Car: Datsun 240-Z Coupe ( aka Nissan S30 )
What makes it special: The Nissan S30, sold in Japan as the Nissan Fairlady Z and in other markets as the Datsun 240Z, then later as the 260Z and 280Z, was the first generation of Z GT two-seat coupes, produced by Nissan Motors, Ltd. of Japan from 1969 to 1978. One of the most successful sports car lines ever produced, the trend-setting S30 was designed by a team led by Yoshihiko Matsuo, the head of Nissan’s Sports Car Styling Studio. Seeking to compete head-to-head with established European sports cars, Datsun priced the new 240Z within $200 of the British MGB-GT in the United States, a five-year-old design that showed its age. As a “Halo” car, the 240Z broadened the acceptance of Japanese car-makers beyond their econobox image.

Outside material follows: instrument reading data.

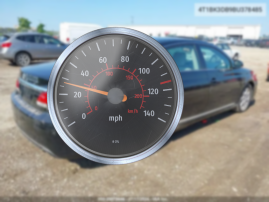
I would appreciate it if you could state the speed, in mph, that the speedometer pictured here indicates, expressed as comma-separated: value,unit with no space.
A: 27.5,mph
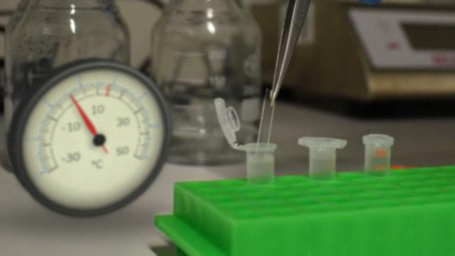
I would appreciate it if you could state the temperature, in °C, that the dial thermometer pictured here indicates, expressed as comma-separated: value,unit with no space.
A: 0,°C
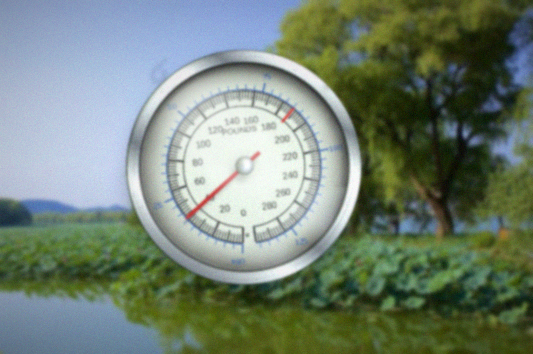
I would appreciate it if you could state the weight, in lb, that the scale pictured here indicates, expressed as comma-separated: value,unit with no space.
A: 40,lb
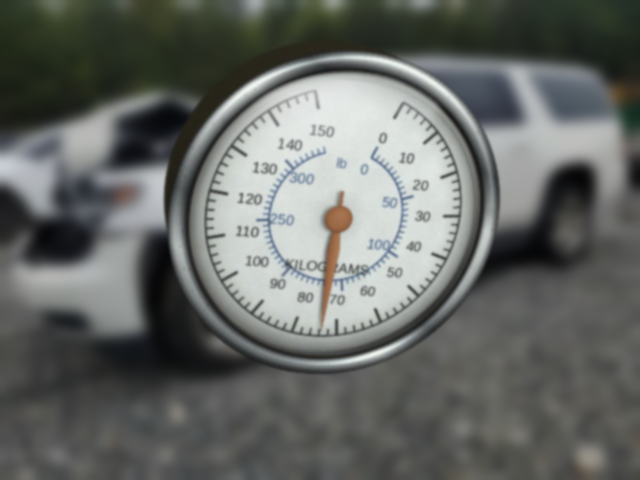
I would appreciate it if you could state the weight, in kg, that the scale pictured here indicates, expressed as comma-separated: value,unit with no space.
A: 74,kg
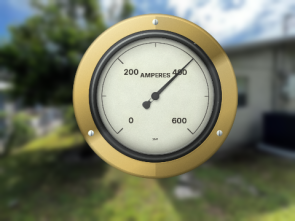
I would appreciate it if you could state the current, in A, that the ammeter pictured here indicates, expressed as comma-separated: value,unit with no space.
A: 400,A
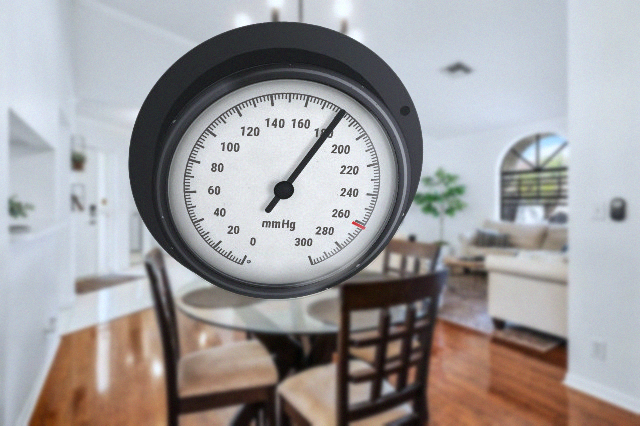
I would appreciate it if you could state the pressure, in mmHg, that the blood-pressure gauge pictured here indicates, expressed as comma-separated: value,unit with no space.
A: 180,mmHg
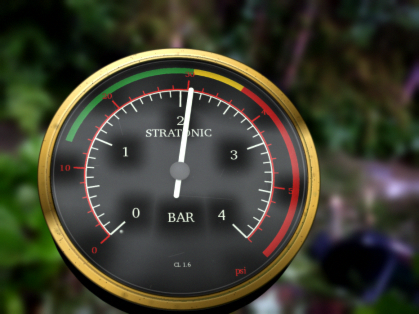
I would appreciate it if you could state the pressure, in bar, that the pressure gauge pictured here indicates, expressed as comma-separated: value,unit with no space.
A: 2.1,bar
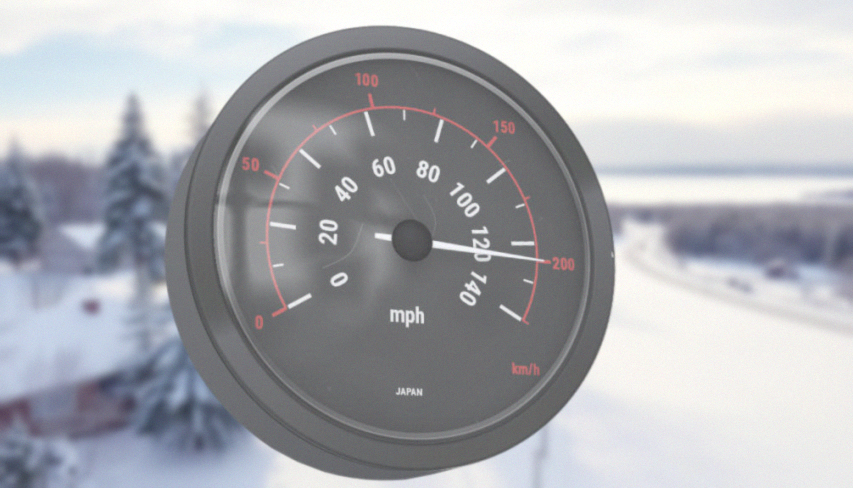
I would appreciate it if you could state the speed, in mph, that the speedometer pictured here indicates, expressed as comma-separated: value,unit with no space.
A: 125,mph
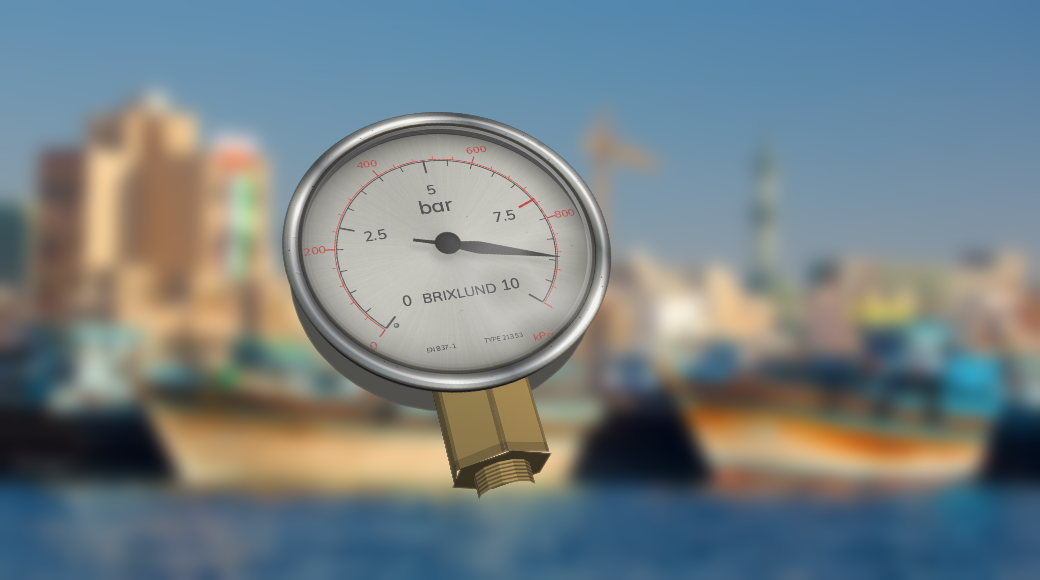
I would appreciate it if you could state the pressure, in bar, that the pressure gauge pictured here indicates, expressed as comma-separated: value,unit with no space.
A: 9,bar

What made it famous: The 240Z’s sleek styling, modern engineering, relatively low price, and impressive performance struck a major chord with the public. In mid-1971, for the Series II 240Z-cars, the sail pillar emblems were restyled with just the letter Z placed in a circular vented emblem, and the vents were eliminated from the hatch panel of the car. Powering these sleek little sports cars was a 2,393 cc 2.4 L; 146.0 cu in L24 inline-six engine, cast iron block, alloy head, two valves per cylinder, seven-bearing crankshaft, SOHC, with a 9.0:1 compression ratio 9.0:1. It’s maximum recommended engine speed was 7,000 rpm. It was backed by a 4-speed manual transmission: 3.364:1.
Why I would want one: I had the 1979 280-ZX, and loved it. The 240-Z was smaller, and a much-better looking car in my opinion. It had more of a sports car look and feel.
Fun fact: In 2004, Sports Car International named this car number two on their list of Top Sports Cars of the 1970’s.